Fifth floor TC, roughly above the club food bar, I can’t find a room number, sorry!  I went there for various vaccinations prior to going to Mexico for the World Cup in 1986.

Geoff Fletcher

Yes – that  rings a bell with me – I thought it was on the upper floors somewhere – I recall thinking it was not very handy for the studios where I supposed most of the in-house accidents occurred. I think the East Tower room (suggested by Graeme Wall) may have been in the post Fletch era – i.e. after February 1970.

Dave Buckley

Yes, there was a nurse at LG.  While working at LG, I got stung by a bee while out at lunch one day. I went to the nurse (cannot now remember exactly where in the building), and she looked at the sting and gave me a pill (probably anti-histamine), which effectively put me to sleep for the afternoon!

Pat Heigham

Whilst working in TC4, I think it was, I rested my hands across two TR90 decks, and the next thing I knew was picking myself off the floor. I had got a mains belt right across the chest. Apparently, whiskers of connectors inside the plugs of both machines had made connection with the earth, i.e. chassis grounding.

The surgery was very concerned and would have sent me home by taxi at the end of the day, as not a good idea to drive myself. However, this wasn’t necessary. The heart is still going BTW, some 50 odd years on!

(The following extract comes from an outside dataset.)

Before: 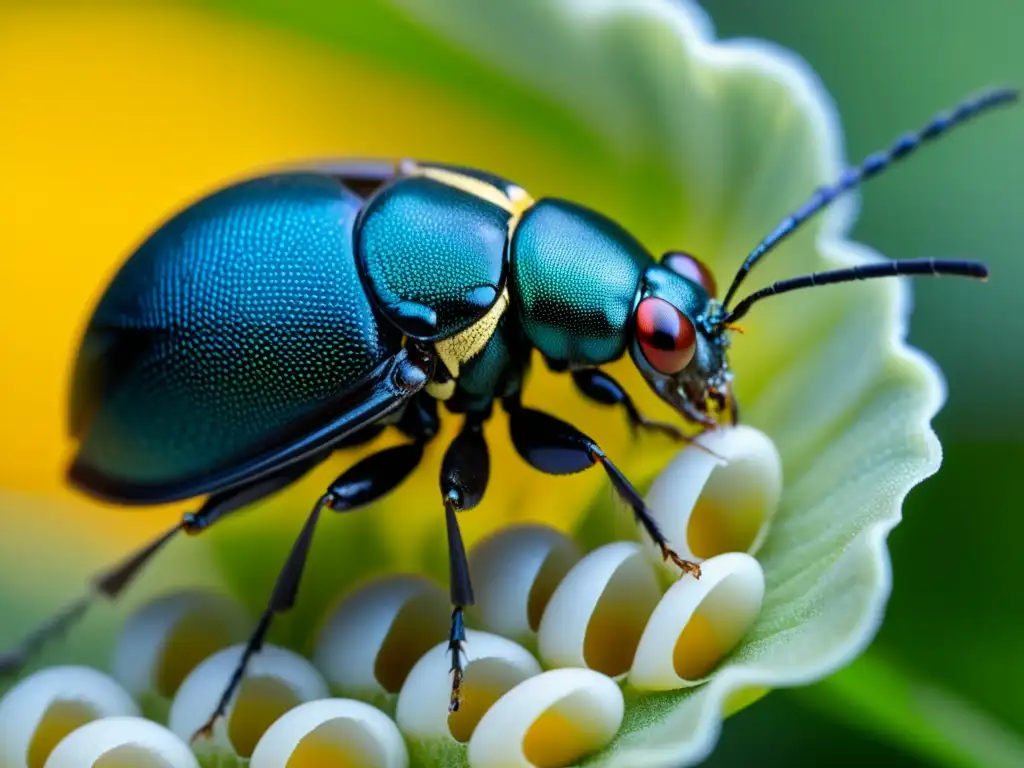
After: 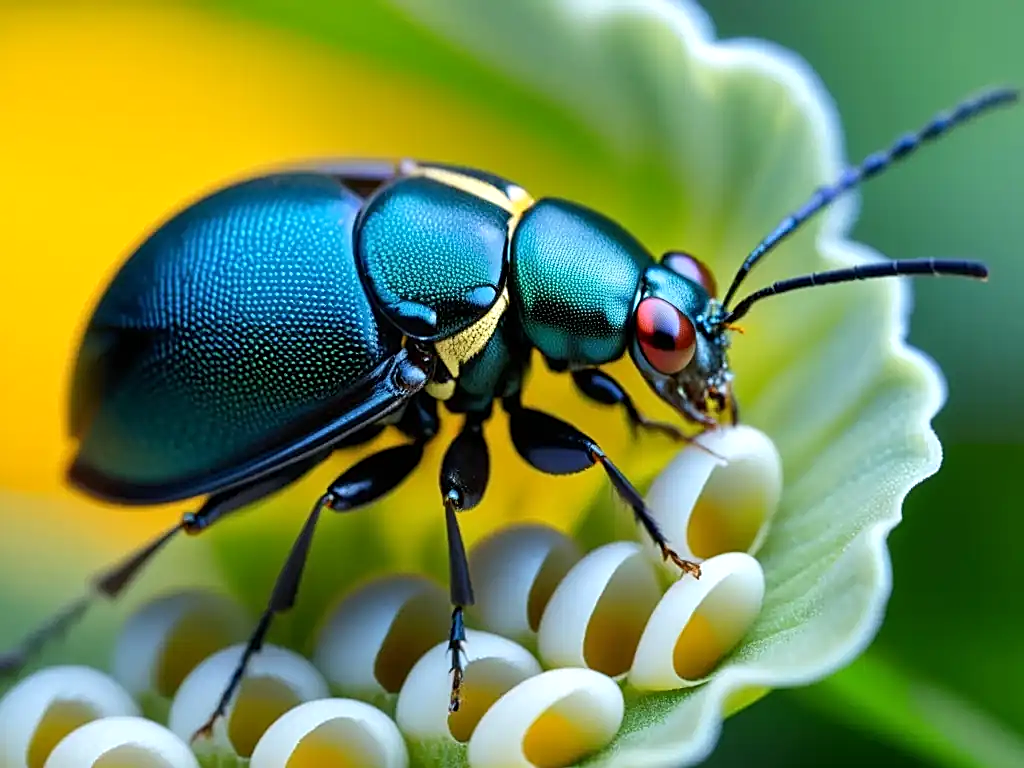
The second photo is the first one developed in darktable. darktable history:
sharpen: on, module defaults
exposure: exposure 0.219 EV, compensate highlight preservation false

Snakes: This isn’t a BBC story, but concerns my work on a 007 Bond in Thailand – the splendid Aussie nurse, very pretty but somewhat built large! addressed us at lunch, one day: ” Listen up! We are shooting in a ruined temple tomorrow – there are poisonous snakes around, but no worries, mates, I’ve got all the anti-snake serums, but if you do get bitten, I’ll want to know what colour it was!”

Same film – larking around in the Bangkok canals (the Klongs, there was one called Klong Pong!) the production decided it would be a good idea to have the unit inoculated with a gamma-globulin injection against hepatitis. When we could be released from work during the day to visit Judy, the aforementioned OZ nurse, I went in and asked her, left arm or right? “Neither”, she said: “Drop yer pants, it’s in yer bum!”

Ouch!

Bernie Newnham

There was a point in the early 1990s when the BBC decided in its wisdom that it should promote books, records and tapes etc on screen. We had been doing this for years with “Radio Times”, but the brief was always “promote the magazine via the programmes mentioned”, which we got away with, though I was chastised a couple of times for being too commercial.

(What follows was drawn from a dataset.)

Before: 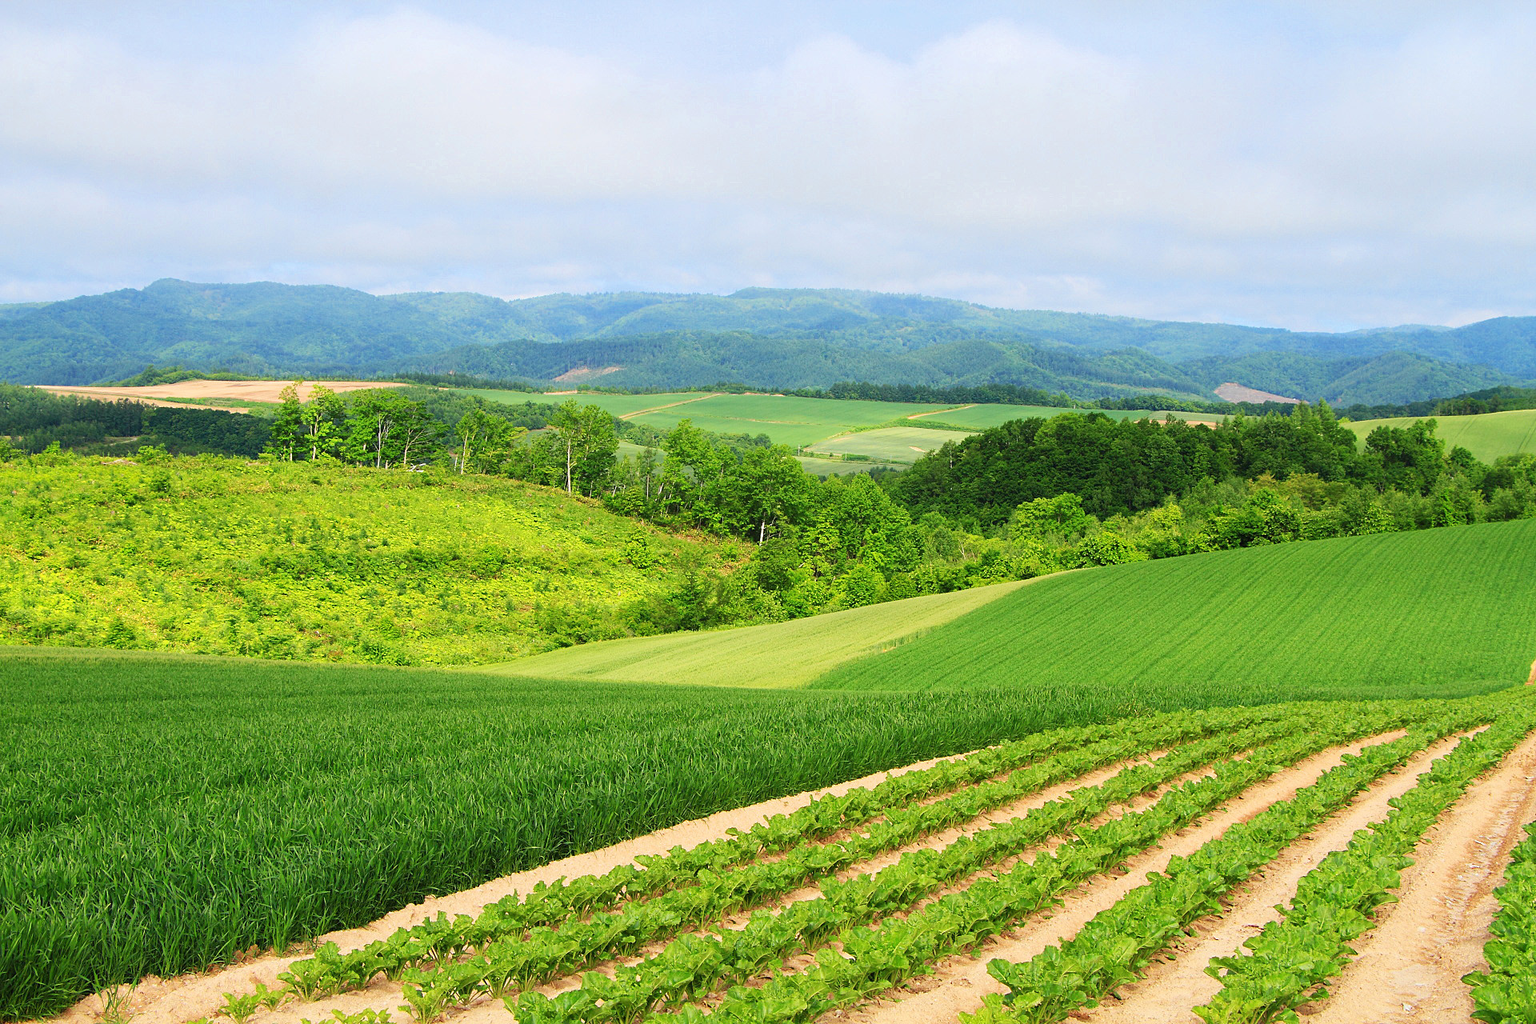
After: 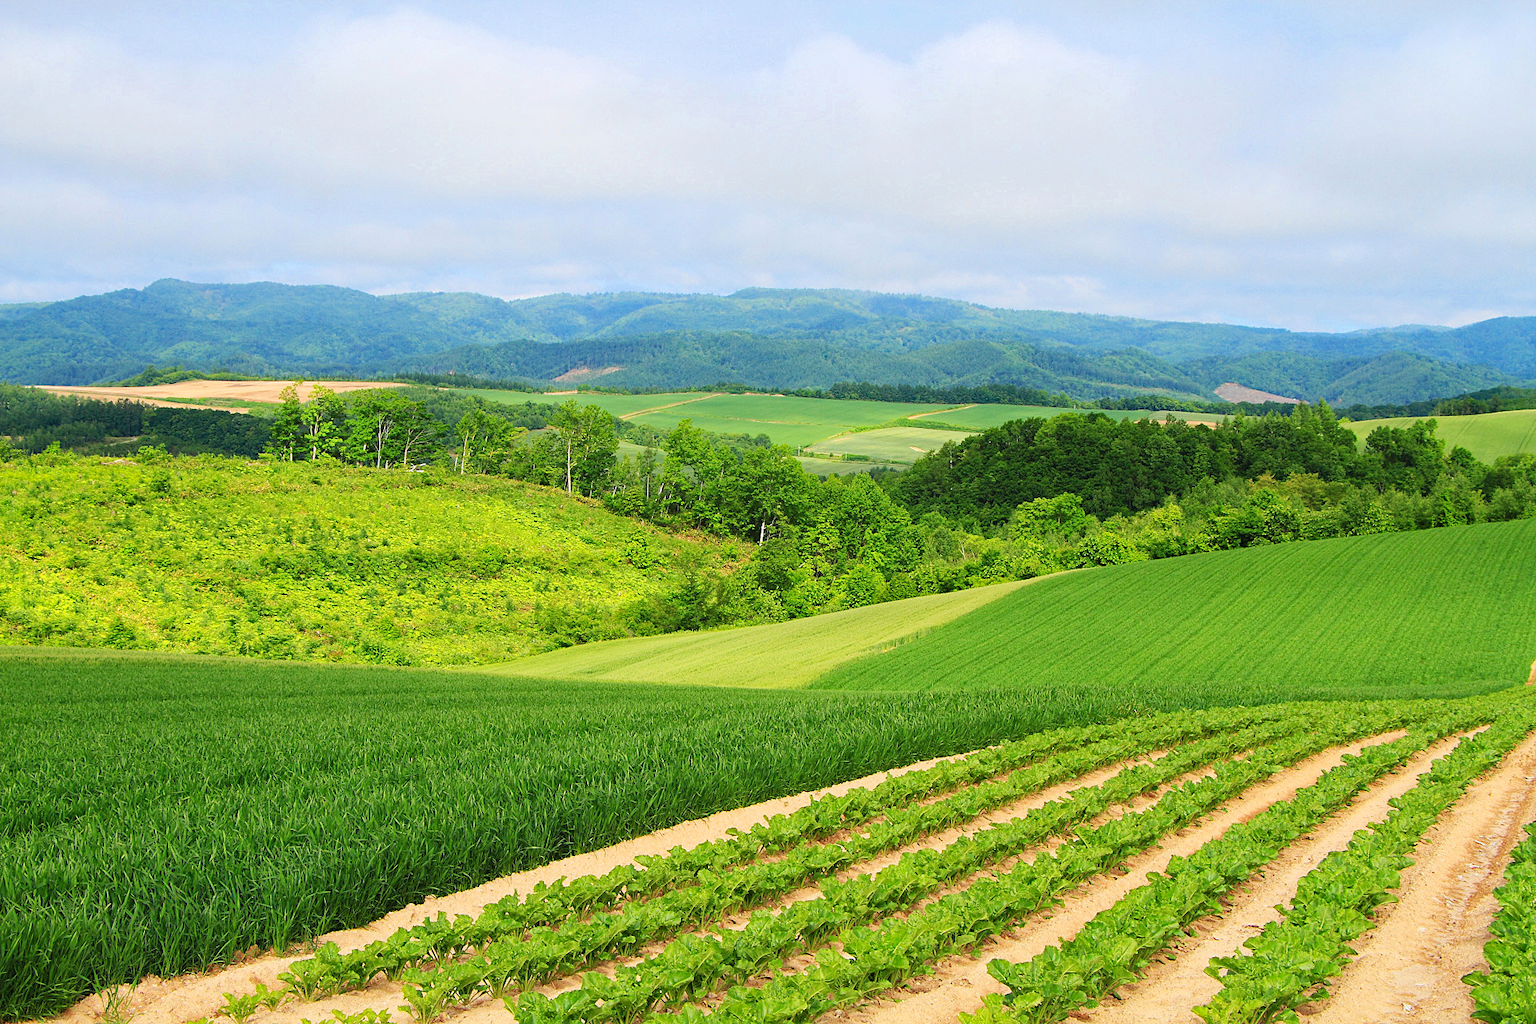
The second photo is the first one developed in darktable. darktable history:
haze removal: strength 0.244, distance 0.256, compatibility mode true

As a then senior member of promotions I said that the world might not appreciate the BBC running commercials, but I was ignored by the new management who had come from LWT and C4 to tell us how to run the BBC and obviously knew better than us . Not only was I ignored but I was put in charge of making the stuff.  Maybe they thought I’d resign on principle, but my principles put my family first, and it needed to be supported.

Anyway, we started making commercials on miniscule budgets and were an amazing success. Books, records and tapes flew off the shelves. 

What we couldn’t do – mostly – was work inside the BBC system for some political reason. Also BBC VT didn’t have the toys we needed to make commercials, so off we went to the editing houses of London. This was a big deal for them – the BBC wafting round London – any facilities house would die to have the BBC as a client. So my colleague David Fuller and I were much lunched.

One day we were taken to some posh place in Islington, and I – again – had the scallops, which I loved.  We got back to our office, which at the time was 6005, on the posh bit of the sixth floor. We weren’t at all posh – I assume it was the only one available.  I was at my desk talking to Ian Stubbs on the phone when I suddenly felt really weird. I said “gotta go, Ian” and raced to the sixth floor loos by the main lifts.  I didn’t make it, and puked outside the DG’s office, 6001. I pushed on to the gents, which turned out to have key access – not for us plebs. So I puked outside, and headed down to the fifth floor, where I sat in a cubicle for some time, completely flaked. Eventually I managed to make it to the surgery a few yards away where I was much looked after by nice ladies. I don’t know who cleared up after me.

A few months later the Monopolies and Merger Commission came down on the BBC like a ton of bricks. I didn’t say “I told you so”, but we all knew.